• [Challenge] Gather each line in the entries below that contains the string "part".

::::::

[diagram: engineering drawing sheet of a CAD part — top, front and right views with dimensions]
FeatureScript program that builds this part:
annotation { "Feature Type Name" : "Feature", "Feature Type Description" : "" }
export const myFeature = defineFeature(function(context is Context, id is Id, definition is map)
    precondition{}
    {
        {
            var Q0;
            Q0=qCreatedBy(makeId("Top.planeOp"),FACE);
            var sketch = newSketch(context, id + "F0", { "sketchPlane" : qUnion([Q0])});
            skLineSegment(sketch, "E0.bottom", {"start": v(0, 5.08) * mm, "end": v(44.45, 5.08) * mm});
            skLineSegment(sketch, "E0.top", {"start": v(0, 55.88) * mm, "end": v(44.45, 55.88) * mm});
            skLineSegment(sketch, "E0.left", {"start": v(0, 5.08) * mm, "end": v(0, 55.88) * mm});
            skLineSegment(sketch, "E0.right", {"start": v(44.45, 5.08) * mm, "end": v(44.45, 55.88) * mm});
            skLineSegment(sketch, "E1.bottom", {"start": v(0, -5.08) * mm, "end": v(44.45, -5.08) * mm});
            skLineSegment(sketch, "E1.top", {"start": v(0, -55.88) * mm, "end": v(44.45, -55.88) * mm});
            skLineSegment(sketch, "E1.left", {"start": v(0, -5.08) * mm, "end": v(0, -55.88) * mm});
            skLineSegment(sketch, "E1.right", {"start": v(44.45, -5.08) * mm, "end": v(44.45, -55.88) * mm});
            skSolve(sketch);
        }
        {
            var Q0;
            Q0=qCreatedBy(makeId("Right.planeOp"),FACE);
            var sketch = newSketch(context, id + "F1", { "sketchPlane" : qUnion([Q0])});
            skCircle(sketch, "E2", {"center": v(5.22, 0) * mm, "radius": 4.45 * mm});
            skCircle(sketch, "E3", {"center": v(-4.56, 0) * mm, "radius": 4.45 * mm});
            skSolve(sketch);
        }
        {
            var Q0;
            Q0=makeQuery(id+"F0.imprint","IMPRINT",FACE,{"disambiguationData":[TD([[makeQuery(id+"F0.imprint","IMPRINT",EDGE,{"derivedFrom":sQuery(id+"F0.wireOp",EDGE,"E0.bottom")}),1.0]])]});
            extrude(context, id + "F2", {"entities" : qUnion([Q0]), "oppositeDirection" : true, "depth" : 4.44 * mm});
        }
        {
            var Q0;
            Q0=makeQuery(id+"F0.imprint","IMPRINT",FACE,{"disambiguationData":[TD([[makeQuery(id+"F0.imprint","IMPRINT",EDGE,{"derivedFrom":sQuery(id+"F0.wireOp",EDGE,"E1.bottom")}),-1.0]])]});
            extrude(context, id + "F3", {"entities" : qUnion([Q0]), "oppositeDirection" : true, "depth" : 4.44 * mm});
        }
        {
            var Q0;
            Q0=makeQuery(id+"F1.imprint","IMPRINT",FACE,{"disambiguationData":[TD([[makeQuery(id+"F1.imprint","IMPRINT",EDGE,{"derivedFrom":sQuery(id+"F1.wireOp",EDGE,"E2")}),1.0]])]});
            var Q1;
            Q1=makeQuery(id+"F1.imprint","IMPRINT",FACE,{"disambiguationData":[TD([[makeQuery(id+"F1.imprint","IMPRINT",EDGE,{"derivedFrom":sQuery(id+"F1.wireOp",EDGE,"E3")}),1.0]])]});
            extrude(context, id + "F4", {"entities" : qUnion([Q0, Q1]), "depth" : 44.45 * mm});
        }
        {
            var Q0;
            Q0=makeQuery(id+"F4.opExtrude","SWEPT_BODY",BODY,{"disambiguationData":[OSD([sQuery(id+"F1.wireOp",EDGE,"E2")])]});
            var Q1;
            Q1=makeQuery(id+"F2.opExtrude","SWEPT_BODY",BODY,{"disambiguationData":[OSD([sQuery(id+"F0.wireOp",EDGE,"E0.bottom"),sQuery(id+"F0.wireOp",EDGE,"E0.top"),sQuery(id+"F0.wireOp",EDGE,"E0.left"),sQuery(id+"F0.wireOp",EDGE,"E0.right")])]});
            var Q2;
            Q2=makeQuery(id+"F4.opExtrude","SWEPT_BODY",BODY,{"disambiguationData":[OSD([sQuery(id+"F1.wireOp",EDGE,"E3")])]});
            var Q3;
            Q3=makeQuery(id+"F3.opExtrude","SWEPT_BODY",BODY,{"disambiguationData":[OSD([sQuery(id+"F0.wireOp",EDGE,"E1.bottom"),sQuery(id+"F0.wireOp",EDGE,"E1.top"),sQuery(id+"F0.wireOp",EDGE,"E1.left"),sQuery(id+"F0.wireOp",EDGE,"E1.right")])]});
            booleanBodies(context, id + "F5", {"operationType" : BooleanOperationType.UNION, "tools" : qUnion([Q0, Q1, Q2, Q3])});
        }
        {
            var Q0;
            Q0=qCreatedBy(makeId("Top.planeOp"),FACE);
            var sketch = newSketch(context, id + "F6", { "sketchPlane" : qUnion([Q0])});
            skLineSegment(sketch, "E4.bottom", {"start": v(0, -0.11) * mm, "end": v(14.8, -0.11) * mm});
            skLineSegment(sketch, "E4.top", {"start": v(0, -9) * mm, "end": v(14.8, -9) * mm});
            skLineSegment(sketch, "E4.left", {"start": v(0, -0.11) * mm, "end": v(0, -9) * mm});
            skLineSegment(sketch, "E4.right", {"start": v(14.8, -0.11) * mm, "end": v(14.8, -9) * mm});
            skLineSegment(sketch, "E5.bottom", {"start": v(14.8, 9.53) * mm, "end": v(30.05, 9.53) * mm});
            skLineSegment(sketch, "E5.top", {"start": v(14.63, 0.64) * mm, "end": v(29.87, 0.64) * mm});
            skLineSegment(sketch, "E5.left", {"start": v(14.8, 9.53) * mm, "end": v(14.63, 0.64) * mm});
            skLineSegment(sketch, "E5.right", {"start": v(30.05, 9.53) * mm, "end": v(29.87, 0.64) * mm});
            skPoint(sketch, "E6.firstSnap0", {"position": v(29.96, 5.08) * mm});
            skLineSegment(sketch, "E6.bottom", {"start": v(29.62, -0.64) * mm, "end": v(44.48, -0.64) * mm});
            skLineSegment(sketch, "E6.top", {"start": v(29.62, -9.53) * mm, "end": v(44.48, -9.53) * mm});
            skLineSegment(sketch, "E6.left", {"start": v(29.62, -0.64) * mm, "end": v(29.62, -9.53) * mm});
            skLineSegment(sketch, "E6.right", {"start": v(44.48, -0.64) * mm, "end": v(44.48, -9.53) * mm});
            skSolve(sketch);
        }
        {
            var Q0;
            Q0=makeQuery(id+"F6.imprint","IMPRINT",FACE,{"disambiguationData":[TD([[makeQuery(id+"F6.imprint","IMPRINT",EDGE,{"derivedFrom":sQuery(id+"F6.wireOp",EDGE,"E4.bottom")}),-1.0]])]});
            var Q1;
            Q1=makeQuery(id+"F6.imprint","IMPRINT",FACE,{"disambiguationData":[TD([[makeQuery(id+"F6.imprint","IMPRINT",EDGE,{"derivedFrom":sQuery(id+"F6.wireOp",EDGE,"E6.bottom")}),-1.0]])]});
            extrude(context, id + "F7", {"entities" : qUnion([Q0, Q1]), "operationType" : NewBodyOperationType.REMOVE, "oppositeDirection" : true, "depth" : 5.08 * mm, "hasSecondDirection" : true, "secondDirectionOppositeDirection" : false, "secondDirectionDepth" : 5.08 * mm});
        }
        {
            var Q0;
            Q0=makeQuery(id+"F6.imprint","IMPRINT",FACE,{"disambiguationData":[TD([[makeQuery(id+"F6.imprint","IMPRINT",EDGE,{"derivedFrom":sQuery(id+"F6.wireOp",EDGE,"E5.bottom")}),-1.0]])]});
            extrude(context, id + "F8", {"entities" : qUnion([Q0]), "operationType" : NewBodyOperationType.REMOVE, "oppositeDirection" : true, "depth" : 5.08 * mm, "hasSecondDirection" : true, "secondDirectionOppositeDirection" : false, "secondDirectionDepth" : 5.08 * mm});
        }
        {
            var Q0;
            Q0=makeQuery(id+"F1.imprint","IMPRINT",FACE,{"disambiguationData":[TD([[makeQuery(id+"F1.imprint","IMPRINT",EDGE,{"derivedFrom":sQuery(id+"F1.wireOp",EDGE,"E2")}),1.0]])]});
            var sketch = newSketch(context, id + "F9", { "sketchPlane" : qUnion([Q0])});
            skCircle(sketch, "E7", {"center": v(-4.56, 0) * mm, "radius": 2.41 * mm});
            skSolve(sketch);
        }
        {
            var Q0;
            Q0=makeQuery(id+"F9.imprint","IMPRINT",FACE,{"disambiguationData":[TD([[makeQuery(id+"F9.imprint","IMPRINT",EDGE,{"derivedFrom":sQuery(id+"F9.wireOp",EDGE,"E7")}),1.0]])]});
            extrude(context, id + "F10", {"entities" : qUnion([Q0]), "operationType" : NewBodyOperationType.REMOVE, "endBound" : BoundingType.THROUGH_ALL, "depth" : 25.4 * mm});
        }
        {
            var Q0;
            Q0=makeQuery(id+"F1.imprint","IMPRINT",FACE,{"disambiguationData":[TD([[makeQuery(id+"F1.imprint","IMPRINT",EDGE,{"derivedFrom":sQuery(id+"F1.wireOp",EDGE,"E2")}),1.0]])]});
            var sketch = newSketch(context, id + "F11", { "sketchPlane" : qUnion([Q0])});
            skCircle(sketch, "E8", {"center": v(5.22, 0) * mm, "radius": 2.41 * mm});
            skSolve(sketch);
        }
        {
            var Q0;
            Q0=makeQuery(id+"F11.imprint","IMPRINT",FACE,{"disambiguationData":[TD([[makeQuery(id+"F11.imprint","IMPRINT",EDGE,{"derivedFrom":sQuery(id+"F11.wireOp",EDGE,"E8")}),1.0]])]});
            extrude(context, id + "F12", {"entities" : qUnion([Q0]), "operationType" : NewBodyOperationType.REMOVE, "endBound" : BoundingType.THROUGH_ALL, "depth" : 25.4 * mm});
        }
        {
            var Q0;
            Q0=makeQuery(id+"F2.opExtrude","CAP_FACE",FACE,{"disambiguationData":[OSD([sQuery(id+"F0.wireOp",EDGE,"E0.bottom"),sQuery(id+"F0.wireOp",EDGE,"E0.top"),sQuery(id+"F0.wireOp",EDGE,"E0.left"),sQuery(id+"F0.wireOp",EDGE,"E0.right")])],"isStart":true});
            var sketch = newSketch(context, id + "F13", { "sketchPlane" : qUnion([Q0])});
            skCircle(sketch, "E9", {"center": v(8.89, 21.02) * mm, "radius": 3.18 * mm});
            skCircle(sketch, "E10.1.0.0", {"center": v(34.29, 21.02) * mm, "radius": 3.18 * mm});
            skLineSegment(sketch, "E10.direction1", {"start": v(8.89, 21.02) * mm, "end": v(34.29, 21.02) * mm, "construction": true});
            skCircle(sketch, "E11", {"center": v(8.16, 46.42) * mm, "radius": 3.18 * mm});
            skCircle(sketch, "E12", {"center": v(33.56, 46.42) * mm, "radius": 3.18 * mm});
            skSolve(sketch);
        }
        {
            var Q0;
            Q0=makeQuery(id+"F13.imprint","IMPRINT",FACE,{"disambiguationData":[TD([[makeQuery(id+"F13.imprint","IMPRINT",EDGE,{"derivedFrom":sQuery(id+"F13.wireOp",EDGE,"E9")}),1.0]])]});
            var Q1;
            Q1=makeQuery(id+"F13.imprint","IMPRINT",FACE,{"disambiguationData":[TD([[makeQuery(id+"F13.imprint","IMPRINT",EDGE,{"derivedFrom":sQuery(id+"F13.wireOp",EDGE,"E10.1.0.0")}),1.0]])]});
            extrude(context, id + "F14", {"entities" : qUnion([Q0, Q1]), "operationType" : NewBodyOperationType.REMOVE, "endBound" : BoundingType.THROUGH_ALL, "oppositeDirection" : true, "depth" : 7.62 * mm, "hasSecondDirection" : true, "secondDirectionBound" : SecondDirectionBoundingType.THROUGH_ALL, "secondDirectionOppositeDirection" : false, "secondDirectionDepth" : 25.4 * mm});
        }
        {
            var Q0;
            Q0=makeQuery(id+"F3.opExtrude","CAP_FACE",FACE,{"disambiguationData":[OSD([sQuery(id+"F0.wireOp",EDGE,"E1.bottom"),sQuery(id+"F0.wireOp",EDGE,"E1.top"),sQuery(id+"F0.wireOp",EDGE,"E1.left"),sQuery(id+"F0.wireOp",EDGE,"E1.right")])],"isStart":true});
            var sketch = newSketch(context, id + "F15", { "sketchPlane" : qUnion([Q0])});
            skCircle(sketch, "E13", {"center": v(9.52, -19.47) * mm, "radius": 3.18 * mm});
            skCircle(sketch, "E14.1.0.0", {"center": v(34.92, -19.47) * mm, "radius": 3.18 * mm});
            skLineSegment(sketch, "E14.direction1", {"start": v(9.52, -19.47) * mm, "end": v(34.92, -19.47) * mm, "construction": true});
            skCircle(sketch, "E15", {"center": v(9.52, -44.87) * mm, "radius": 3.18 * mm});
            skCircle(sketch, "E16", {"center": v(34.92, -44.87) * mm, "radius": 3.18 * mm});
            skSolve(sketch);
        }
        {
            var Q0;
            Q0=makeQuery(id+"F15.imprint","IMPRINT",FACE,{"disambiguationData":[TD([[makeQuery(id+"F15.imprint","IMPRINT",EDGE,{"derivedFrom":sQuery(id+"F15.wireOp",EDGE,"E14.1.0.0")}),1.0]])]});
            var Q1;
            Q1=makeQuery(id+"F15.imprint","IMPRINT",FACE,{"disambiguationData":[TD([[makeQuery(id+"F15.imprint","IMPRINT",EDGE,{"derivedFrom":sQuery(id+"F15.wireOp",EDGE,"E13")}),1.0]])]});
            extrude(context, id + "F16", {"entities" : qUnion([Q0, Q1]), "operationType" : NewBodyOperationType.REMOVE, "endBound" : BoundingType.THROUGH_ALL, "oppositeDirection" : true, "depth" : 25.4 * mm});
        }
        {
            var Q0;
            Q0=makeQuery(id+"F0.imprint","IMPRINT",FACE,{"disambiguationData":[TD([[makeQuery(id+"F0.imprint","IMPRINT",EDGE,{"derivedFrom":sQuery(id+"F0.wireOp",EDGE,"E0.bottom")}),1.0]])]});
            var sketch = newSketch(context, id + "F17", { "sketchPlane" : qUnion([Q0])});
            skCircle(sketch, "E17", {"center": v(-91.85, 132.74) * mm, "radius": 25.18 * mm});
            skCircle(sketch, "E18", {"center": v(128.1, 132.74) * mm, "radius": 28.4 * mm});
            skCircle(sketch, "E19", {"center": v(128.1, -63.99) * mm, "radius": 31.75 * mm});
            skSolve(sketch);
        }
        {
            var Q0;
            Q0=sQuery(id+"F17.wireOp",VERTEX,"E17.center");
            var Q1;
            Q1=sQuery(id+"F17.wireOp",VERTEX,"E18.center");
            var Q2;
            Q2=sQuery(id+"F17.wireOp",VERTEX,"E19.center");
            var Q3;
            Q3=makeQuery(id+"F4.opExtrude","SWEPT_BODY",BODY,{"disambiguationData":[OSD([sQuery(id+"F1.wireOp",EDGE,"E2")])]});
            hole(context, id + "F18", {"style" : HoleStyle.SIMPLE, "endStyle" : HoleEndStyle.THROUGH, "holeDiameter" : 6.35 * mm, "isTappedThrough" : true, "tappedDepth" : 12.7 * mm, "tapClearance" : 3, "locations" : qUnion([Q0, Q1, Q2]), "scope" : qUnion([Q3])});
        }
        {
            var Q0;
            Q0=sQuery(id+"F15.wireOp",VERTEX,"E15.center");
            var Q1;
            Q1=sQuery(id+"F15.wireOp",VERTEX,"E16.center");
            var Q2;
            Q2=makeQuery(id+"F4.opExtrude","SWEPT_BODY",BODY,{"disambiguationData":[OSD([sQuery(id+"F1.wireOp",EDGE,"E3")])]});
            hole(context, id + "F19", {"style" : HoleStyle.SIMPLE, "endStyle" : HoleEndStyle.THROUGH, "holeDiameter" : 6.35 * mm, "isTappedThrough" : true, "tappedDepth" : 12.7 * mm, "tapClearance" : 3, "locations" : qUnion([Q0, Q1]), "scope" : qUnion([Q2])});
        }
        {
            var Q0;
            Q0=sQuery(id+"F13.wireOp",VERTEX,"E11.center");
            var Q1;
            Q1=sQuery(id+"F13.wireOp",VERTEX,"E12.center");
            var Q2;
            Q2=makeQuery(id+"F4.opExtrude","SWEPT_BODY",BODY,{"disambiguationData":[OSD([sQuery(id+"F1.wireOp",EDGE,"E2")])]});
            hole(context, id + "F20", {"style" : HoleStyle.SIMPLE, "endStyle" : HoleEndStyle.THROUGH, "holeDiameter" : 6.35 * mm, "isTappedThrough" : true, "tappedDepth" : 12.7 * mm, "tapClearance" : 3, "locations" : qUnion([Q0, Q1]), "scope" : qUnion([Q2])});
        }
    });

::::::

• [Result of the task]
[diagram: engineering drawing sheet of a CAD part — top, front and right views with dimensions]
FeatureScript program that builds this part:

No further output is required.